## [WHAT IS EXPECTED]
Where an entry contains a picture, skip the picture and write out everything else exactly.

## [MATERIAL FOR THIS TASK]
------------------------------------------------------------------------

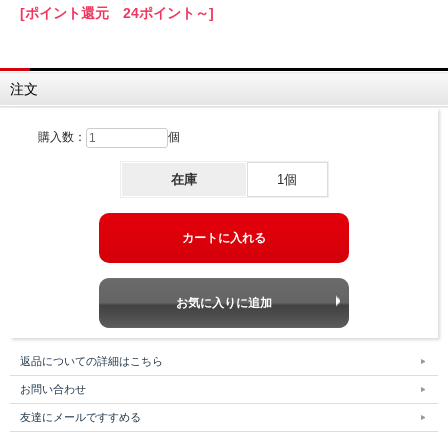
[ポイント還元 24ポイント～]
注文
購入数：
個
在庫
1個
返品についての詳細はこちら
お問い合わせ
友達にメールですすめる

------------------------------------------------------------------------

## [RESPONSE]
[ポイント還元 24ポイント～]
注文
購入数：
個
在庫
1個
返品についての詳細はこちら
お問い合わせ
友達にメールですすめる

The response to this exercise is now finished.